▸ **DATA SHOWN**:

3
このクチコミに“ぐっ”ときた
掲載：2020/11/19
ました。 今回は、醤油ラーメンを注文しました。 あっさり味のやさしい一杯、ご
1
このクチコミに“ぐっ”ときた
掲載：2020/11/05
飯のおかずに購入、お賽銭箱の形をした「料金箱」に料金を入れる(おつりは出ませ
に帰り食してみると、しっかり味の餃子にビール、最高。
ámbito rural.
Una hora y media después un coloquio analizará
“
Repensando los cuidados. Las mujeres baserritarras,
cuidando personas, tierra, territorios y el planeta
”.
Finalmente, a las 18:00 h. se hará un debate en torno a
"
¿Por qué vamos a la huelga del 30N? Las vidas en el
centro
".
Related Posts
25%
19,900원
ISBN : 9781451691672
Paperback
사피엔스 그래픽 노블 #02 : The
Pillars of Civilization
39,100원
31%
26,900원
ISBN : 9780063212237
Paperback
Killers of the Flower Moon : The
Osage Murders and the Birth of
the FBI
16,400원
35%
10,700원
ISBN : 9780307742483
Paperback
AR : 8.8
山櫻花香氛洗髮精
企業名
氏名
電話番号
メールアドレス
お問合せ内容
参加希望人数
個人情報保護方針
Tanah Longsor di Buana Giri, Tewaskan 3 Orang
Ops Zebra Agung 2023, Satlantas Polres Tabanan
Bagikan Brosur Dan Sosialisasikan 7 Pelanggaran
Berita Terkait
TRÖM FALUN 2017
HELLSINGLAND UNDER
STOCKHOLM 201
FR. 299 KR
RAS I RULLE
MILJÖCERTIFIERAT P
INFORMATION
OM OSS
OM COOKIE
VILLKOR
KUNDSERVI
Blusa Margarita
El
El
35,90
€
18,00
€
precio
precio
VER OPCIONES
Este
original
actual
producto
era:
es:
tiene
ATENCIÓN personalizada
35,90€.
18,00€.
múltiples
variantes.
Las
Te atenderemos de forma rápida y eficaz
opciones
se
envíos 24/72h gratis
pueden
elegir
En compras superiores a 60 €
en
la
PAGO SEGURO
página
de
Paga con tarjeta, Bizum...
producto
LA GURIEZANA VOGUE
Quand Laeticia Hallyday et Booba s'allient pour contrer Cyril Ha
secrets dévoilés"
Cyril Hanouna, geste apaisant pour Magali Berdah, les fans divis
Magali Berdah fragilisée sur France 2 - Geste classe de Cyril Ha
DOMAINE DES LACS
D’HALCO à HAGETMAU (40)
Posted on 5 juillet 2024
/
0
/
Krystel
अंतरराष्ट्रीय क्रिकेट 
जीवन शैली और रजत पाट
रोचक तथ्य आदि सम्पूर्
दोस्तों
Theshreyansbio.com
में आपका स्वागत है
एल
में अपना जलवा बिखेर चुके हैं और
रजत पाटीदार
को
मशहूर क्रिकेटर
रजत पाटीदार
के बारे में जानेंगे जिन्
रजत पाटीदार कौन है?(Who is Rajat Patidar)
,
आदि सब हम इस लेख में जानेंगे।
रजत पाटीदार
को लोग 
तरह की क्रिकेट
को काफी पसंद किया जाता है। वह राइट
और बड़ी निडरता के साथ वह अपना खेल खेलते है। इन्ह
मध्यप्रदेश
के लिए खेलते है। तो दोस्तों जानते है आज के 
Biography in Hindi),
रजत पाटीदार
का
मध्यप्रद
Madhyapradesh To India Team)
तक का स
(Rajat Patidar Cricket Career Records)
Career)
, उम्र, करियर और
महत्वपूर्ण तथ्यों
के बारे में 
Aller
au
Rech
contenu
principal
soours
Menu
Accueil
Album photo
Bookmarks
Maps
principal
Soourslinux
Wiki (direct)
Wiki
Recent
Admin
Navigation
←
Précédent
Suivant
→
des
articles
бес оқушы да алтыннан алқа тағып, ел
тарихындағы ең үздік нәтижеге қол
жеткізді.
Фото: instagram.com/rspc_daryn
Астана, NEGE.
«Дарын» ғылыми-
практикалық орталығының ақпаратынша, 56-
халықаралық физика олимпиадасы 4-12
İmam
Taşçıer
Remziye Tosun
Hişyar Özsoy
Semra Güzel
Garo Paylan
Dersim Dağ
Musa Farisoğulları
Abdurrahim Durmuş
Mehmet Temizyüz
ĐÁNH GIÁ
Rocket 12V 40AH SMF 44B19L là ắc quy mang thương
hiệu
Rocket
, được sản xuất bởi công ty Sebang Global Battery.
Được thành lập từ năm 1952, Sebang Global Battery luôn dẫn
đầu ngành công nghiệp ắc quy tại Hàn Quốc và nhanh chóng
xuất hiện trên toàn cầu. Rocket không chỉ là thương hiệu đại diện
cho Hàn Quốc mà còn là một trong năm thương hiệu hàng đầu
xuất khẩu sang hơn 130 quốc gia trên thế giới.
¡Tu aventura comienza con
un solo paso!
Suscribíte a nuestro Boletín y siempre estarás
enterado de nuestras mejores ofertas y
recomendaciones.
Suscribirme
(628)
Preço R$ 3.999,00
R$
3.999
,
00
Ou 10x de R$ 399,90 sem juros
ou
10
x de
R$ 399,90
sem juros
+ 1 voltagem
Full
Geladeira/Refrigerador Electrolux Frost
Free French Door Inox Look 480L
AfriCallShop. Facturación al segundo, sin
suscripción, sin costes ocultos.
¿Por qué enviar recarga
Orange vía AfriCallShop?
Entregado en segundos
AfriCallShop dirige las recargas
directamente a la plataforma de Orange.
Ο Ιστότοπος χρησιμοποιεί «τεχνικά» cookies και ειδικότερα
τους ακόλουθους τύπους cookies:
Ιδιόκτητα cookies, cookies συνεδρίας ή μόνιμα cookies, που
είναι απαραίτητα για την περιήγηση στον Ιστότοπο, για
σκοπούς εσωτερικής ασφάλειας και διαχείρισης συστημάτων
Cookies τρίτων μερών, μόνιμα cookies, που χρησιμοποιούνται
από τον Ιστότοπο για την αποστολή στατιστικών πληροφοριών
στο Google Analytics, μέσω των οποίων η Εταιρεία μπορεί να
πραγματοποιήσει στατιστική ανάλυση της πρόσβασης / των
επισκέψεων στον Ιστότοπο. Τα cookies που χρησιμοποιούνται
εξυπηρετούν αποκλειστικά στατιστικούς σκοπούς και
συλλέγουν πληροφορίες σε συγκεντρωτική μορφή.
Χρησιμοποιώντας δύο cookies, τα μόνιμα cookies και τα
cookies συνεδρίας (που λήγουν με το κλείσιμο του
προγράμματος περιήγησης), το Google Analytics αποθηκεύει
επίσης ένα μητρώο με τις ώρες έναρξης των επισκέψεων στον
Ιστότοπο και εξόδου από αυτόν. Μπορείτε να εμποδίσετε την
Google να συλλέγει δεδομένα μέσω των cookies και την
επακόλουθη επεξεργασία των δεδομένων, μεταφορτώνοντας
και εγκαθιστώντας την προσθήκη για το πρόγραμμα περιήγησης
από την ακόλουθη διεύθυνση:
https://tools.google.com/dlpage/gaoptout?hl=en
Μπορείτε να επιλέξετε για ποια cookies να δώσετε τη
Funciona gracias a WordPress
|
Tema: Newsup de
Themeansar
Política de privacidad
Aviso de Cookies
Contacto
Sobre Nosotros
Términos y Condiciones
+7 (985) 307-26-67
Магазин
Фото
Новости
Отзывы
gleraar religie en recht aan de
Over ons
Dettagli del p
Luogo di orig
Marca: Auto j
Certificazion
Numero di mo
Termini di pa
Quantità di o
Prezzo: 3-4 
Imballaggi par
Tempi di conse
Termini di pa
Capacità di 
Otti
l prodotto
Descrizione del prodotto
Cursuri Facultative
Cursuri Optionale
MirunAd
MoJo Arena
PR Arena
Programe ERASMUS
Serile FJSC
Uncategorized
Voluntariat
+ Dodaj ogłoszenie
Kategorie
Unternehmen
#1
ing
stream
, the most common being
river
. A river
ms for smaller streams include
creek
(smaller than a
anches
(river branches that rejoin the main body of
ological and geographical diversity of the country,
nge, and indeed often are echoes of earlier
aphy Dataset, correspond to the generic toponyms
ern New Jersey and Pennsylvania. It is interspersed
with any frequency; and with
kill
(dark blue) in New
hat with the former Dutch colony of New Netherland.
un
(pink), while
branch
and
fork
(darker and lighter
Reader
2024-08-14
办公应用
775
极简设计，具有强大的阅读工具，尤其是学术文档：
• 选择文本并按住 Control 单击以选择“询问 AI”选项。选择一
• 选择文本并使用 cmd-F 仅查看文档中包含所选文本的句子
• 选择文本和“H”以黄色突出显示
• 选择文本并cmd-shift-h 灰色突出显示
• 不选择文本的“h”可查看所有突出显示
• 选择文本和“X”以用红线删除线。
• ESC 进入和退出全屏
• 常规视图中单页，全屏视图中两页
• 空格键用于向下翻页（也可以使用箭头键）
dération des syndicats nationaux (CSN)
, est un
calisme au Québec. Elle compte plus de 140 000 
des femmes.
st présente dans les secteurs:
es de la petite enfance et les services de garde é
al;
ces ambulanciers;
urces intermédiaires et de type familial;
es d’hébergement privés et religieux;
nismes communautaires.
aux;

▸ **EXERCISE DIRECTIONS**: From the rows above, pick out and copy every line that contains the word "χρησιμοποιούνται". Case counts.

▸ **EXERCISE OUTPUT**:
Cookies τρίτων μερών, μόνιμα cookies, που χρησιμοποιούνται
επισκέψεων στον Ιστότοπο. Τα cookies που χρησιμοποιούνται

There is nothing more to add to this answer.